What to produce
Please write out each entry exactly as it appears.

Task data
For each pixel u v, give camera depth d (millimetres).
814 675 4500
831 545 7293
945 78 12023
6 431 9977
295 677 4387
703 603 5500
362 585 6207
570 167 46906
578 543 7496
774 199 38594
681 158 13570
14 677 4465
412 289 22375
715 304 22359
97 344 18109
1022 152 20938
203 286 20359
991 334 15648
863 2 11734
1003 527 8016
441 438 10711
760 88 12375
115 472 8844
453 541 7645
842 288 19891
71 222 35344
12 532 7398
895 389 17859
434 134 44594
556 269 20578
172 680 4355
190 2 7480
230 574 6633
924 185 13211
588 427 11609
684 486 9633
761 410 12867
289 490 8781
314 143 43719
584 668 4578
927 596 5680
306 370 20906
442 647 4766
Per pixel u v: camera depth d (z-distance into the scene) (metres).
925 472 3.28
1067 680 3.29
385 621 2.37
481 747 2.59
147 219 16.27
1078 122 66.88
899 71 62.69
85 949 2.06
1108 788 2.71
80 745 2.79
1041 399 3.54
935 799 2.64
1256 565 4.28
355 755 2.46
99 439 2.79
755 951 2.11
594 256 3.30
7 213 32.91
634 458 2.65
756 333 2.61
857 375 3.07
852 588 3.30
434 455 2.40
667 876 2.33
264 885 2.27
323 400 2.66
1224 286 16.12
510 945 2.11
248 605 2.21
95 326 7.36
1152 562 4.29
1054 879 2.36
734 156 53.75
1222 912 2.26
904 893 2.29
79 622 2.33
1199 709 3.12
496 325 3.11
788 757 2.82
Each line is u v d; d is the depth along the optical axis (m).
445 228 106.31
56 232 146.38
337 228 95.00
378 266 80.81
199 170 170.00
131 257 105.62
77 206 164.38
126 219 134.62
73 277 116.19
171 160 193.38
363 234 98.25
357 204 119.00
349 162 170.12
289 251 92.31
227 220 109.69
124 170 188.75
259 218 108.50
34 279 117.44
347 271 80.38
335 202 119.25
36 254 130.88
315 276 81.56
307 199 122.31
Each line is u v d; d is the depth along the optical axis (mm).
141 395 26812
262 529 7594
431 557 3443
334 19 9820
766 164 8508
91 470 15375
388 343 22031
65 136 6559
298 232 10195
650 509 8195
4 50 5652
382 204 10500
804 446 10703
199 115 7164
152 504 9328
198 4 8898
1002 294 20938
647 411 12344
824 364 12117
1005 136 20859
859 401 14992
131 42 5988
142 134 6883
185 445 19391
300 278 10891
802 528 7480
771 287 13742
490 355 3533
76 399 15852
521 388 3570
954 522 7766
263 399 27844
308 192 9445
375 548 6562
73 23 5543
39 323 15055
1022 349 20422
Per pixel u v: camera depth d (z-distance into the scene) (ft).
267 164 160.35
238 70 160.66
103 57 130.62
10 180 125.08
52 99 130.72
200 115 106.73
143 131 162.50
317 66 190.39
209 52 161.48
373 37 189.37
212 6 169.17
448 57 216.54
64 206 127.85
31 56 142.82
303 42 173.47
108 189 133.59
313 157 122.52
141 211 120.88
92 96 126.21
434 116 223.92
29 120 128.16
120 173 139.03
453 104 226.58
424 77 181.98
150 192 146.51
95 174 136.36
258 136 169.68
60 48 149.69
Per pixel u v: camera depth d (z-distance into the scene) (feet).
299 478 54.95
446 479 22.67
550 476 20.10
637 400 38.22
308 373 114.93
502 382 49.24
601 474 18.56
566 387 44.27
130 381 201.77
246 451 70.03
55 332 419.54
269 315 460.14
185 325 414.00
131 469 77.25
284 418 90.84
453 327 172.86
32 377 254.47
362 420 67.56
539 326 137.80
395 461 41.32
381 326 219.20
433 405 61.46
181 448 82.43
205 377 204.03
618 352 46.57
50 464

Output for this task
For each pixel u v, give camera depth d (millimetres).
814 675 4500
831 545 7293
945 78 12023
6 431 9977
295 677 4387
703 603 5500
362 585 6207
570 167 46906
578 543 7496
774 199 38594
681 158 13570
14 677 4465
412 289 22375
715 304 22359
97 344 18109
1022 152 20938
203 286 20359
991 334 15648
863 2 11734
1003 527 8016
441 438 10711
760 88 12375
115 472 8844
453 541 7645
842 288 19891
71 222 35344
12 532 7398
895 389 17859
434 134 44594
556 269 20578
172 680 4355
190 2 7480
230 574 6633
924 185 13211
588 427 11609
684 486 9633
761 410 12867
289 490 8781
314 143 43719
584 668 4578
927 596 5680
306 370 20906
442 647 4766
Per pixel u v: camera depth d (z-distance into the scene) (metres).
925 472 3.28
1067 680 3.29
385 621 2.37
481 747 2.59
147 219 16.27
1078 122 66.88
899 71 62.69
85 949 2.06
1108 788 2.71
80 745 2.79
1041 399 3.54
935 799 2.64
1256 565 4.28
355 755 2.46
99 439 2.79
755 951 2.11
594 256 3.30
7 213 32.91
634 458 2.65
756 333 2.61
857 375 3.07
852 588 3.30
434 455 2.40
667 876 2.33
264 885 2.27
323 400 2.66
1224 286 16.12
510 945 2.11
248 605 2.21
95 326 7.36
1152 562 4.29
1054 879 2.36
734 156 53.75
1222 912 2.26
904 893 2.29
79 622 2.33
1199 709 3.12
496 325 3.11
788 757 2.82
Each line is u v d; d is the depth along the optical axis (m).
445 228 106.31
56 232 146.38
337 228 95.00
378 266 80.81
199 170 170.00
131 257 105.62
77 206 164.38
126 219 134.62
73 277 116.19
171 160 193.38
363 234 98.25
357 204 119.00
349 162 170.12
289 251 92.31
227 220 109.69
124 170 188.75
259 218 108.50
34 279 117.44
347 271 80.38
335 202 119.25
36 254 130.88
315 276 81.56
307 199 122.31
Each line is u v d; d is the depth along the optical axis (mm).
141 395 26812
262 529 7594
431 557 3443
334 19 9820
766 164 8508
91 470 15375
388 343 22031
65 136 6559
298 232 10195
650 509 8195
4 50 5652
382 204 10500
804 446 10703
199 115 7164
152 504 9328
198 4 8898
1002 294 20938
647 411 12344
824 364 12117
1005 136 20859
859 401 14992
131 42 5988
142 134 6883
185 445 19391
300 278 10891
802 528 7480
771 287 13742
490 355 3533
76 399 15852
521 388 3570
954 522 7766
263 399 27844
308 192 9445
375 548 6562
73 23 5543
39 323 15055
1022 349 20422
Per pixel u v: camera depth d (z-distance into the scene) (ft).
267 164 160.35
238 70 160.66
103 57 130.62
10 180 125.08
52 99 130.72
200 115 106.73
143 131 162.50
317 66 190.39
209 52 161.48
373 37 189.37
212 6 169.17
448 57 216.54
64 206 127.85
31 56 142.82
303 42 173.47
108 189 133.59
313 157 122.52
141 211 120.88
92 96 126.21
434 116 223.92
29 120 128.16
120 173 139.03
453 104 226.58
424 77 181.98
150 192 146.51
95 174 136.36
258 136 169.68
60 48 149.69
Per pixel u v: camera depth d (z-distance into the scene) (feet).
299 478 54.95
446 479 22.67
550 476 20.10
637 400 38.22
308 373 114.93
502 382 49.24
601 474 18.56
566 387 44.27
130 381 201.77
246 451 70.03
55 332 419.54
269 315 460.14
185 325 414.00
131 469 77.25
284 418 90.84
453 327 172.86
32 377 254.47
362 420 67.56
539 326 137.80
395 461 41.32
381 326 219.20
433 405 61.46
181 448 82.43
205 377 204.03
618 352 46.57
50 464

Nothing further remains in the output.